> _What you are asked to do_: Below are the records; pull every line that includes "Product".

> _Document layout analysis data_:
-- Opening Marker --
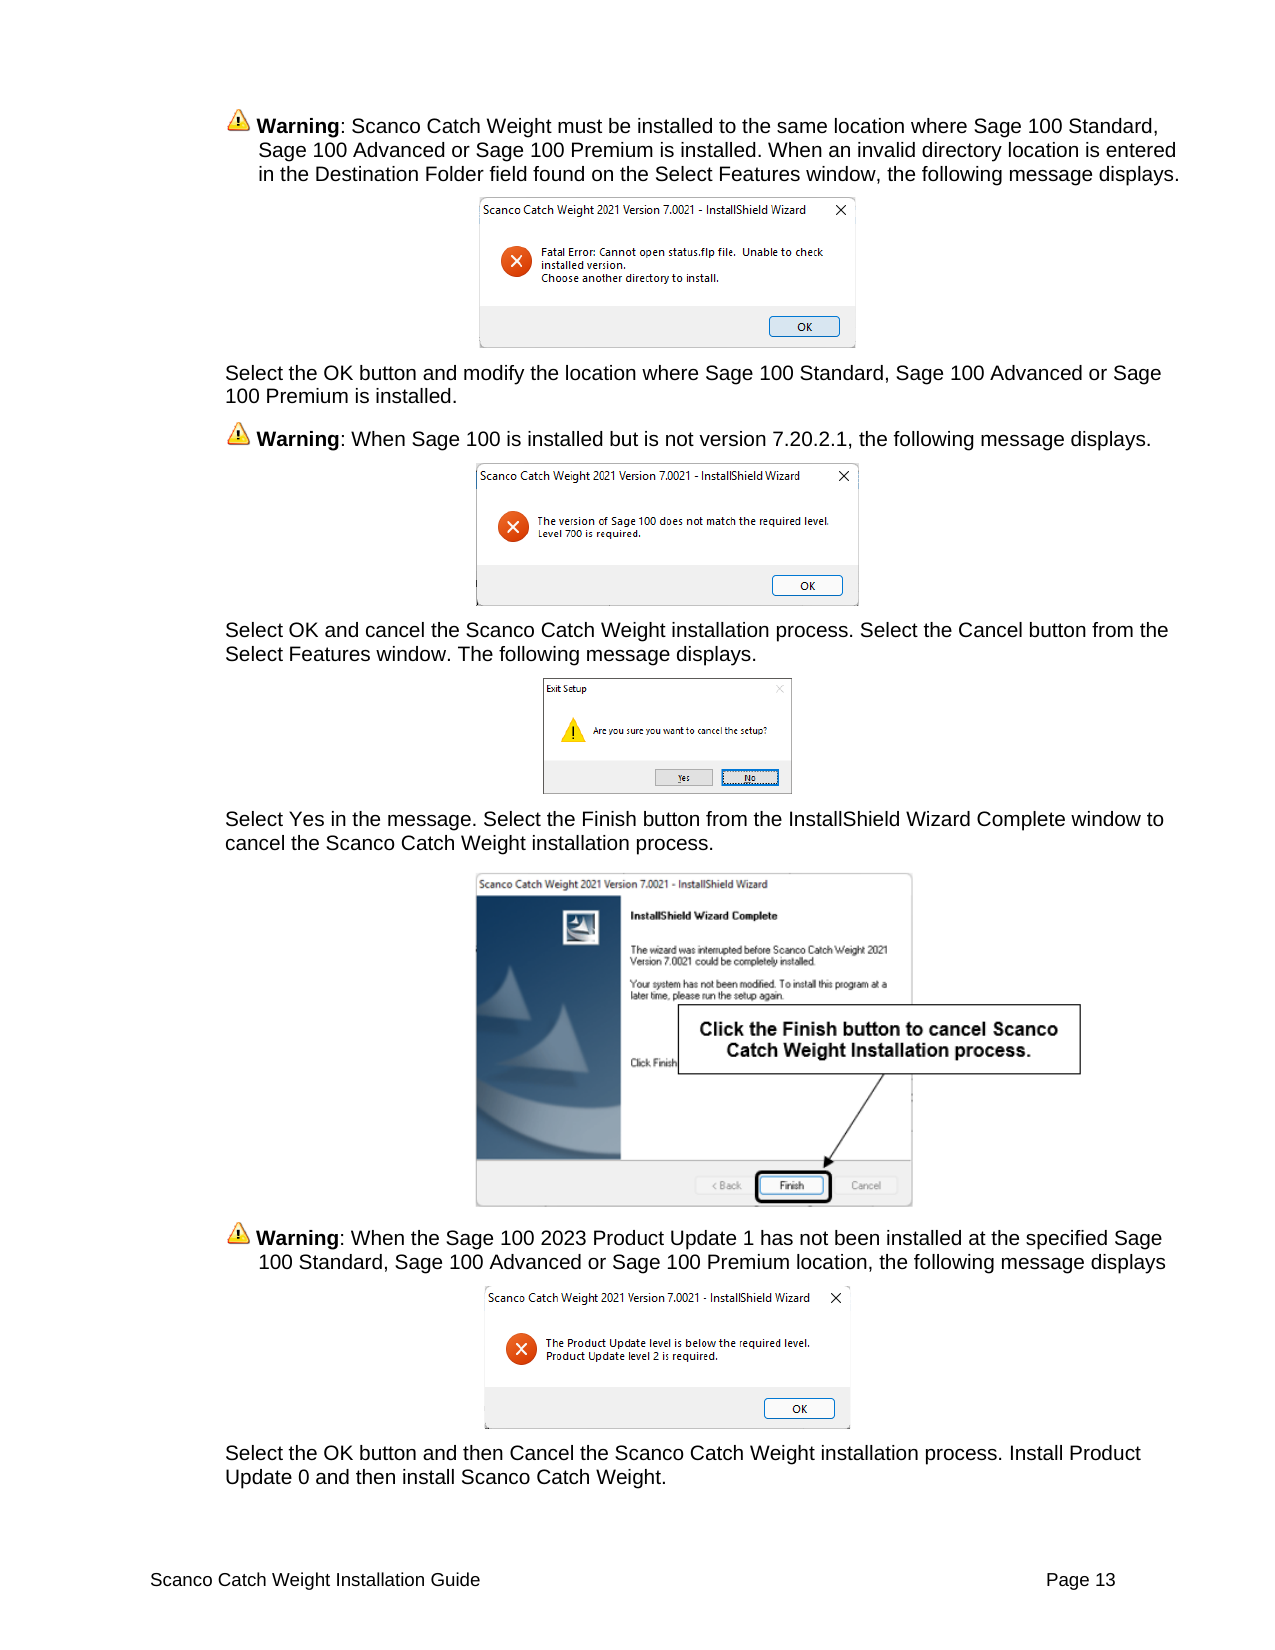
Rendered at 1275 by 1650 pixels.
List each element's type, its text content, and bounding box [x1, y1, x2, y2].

picture [479, 197, 856, 348]
text Select the OK button and then Cancel the Scanco Catch Weight installation process. Install Product Update 0 and then install Scanco Catch Weight. [225, 1441, 1185, 1489]
text Select the OK button and modify the location where Sage 100 Standard, Sage 100 Advanced or Sage 100 Premium is installed. [225, 360, 1185, 408]
picture [543, 678, 792, 794]
text Warning: Scanco Catch Weight must be installed to the same location where Sage 100 Standard, Sage 100 Advanced or Sage 100 Premium is installed. When an invalid directory location is entered in the Destination Folder field found on the Select Features window, the following message displays. [225, 107, 1185, 185]
picture [476, 463, 859, 606]
text Select OK and cancel the Scanco Catch Weight installation process. Select the Cancel button from the Select Features window. The following message displays. [225, 618, 1185, 666]
picture [225, 420, 251, 447]
text Warning: When Sage 100 is installed but is not version 7.20.2.1, the following message displays. [225, 421, 1185, 451]
picture [484, 1286, 851, 1429]
picture [150, 867, 1185, 1208]
text Select Yes in the message. Select the Finish button from the InstallShield Wizard Complete window to cancel the Scanco Catch Weight installation process. [225, 807, 1185, 854]
text Warning: When the Sage 100 2023 Product Update 1 has not been installed at the specified Sage 100 Standard, Sage 100 Advanced or Sage 100 Premium location, the following message displays [225, 1220, 1185, 1273]
picture [225, 107, 251, 133]
picture [225, 1220, 251, 1246]
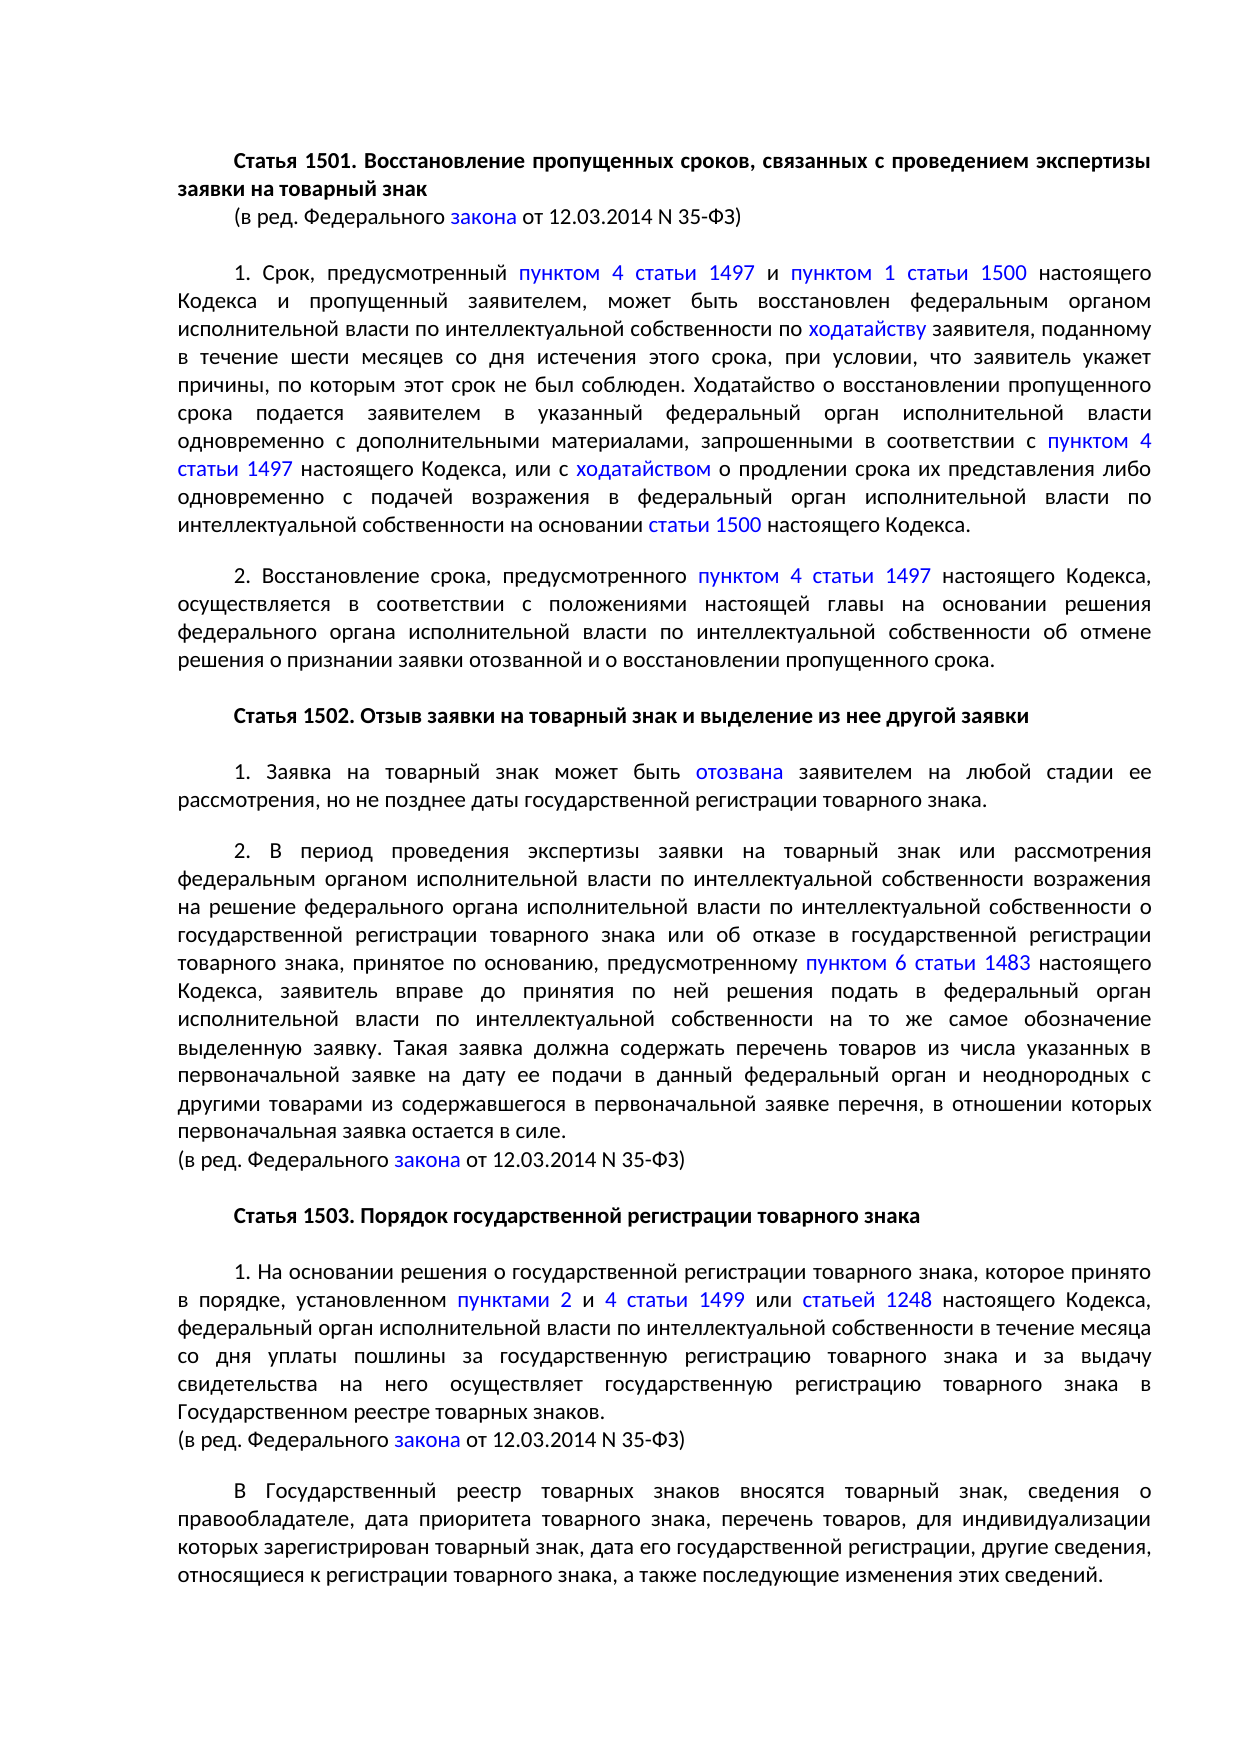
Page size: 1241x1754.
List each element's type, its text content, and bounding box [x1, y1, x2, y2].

text 2. Восстановление срока, предусмотренного пунктом 4 статьи 1497 настоящего Кодекса, осуществляется в соответствии с положениями настоящей главы на основании решения федерального органа исполнительной власти по интеллектуальной собственности об отмене решения о признании заявки отозванной и о восстановлении пропущенного срока. [177, 561, 1152, 673]
title Статья 1503. Порядок государственной регистрации товарного знака [177, 1201, 1152, 1229]
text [177, 202, 1152, 230]
text (в ред. Федерального закона от 12.03.2014 N 35-ФЗ) [177, 1145, 1152, 1173]
text В Государственный реестр товарных знаков вносятся товарный знак, сведения о правообладателе, дата приоритета товарного знака, перечень товаров, для индивидуализации которых зарегистрирован товарный знак, дата его государственной регистрации, другие сведения, относящиеся к регистрации товарного знака, а также последующие изменения этих сведений. [177, 1476, 1152, 1588]
title Статья 1502. Отзыв заявки на товарный знак и выделение из нее другой заявки [177, 701, 1152, 729]
title Статья 1501. Восстановление пропущенных сроков, связанных с проведением экспертизы заявки на товарный знак [177, 146, 1152, 202]
text 1. Заявка на товарный знак может быть отозвана заявителем на любой стадии ее рассмотрения, но не позднее даты государственной регистрации товарного знака. [177, 757, 1152, 813]
text (в ред. Федерального закона от 12.03.2014 N 35-ФЗ) [177, 1425, 1152, 1453]
text 2. В период проведения экспертизы заявки на товарный знак или рассмотрения федеральным органом исполнительной власти по интеллектуальной собственности возражения на решение федерального органа исполнительной власти по интеллектуальной собственности о государственной регистрации товарного знака или об отказе в государственной регистрации товарного знака, принятое по основанию, предусмотренному пунктом 6 статьи 1483 настоящего Кодекса, заявитель вправе до принятия по ней решения подать в федеральный орган исполнительной власти по интеллектуальной собственности на то же самое обозначение выделенную заявку. Такая заявка должна содержать перечень товаров из числа указанных в первоначальной заявке на дату ее подачи в данный федеральный орган и неоднородных с другими товарами из содержавшегося в первоначальной заявке перечня, в отношении которых первоначальная заявка остается в силе. [177, 836, 1152, 1145]
text 1. На основании решения о государственной регистрации товарного знака, которое принято в порядке, установленном пунктами 2 и 4 статьи 1499 или статьей 1248 настоящего Кодекса, федеральный орган исполнительной власти по интеллектуальной собственности в течение месяца со дня уплаты пошлины за государственную регистрацию товарного знака и за выдачу свидетельства на него осуществляет государственную регистрацию товарного знака в Государственном реестре товарных знаков. [177, 1257, 1152, 1425]
text 1. Срок, предусмотренный пунктом 4 статьи 1497 и пунктом 1 статьи 1500 настоящего Кодекса и пропущенный заявителем, может быть восстановлен федеральным органом исполнительной власти по интеллектуальной собственности по ходатайству заявителя, поданному в течение шести месяцев со дня истечения этого срока, при условии, что заявитель укажет причины, по которым этот срок не был соблюден. Ходатайство о восстановлении пропущенного срока подается заявителем в указанный федеральный орган исполнительной власти одновременно с дополнительными материалами, запрошенными в соответствии с пунктом 4 статьи 1497 настоящего Кодекса, или с ходатайством о продлении срока их представления либо одновременно с подачей возражения в федеральный орган исполнительной власти по интеллектуальной собственности на основании статьи 1500 настоящего Кодекса. [177, 258, 1152, 538]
-- Closing Marker --
> _The answer_:
text Select the OK button and then Cancel the Scanco Catch Weight installation process. Install Product Update 0 and then install Scanco Catch Weight. [225, 1441, 1185, 1489]
text Warning: When the Sage 100 2023 Product Update 1 has not been installed at the specified Sage 100 Standard, Sage 100 Advanced or Sage 100 Premium location, the following message displays [225, 1220, 1185, 1273]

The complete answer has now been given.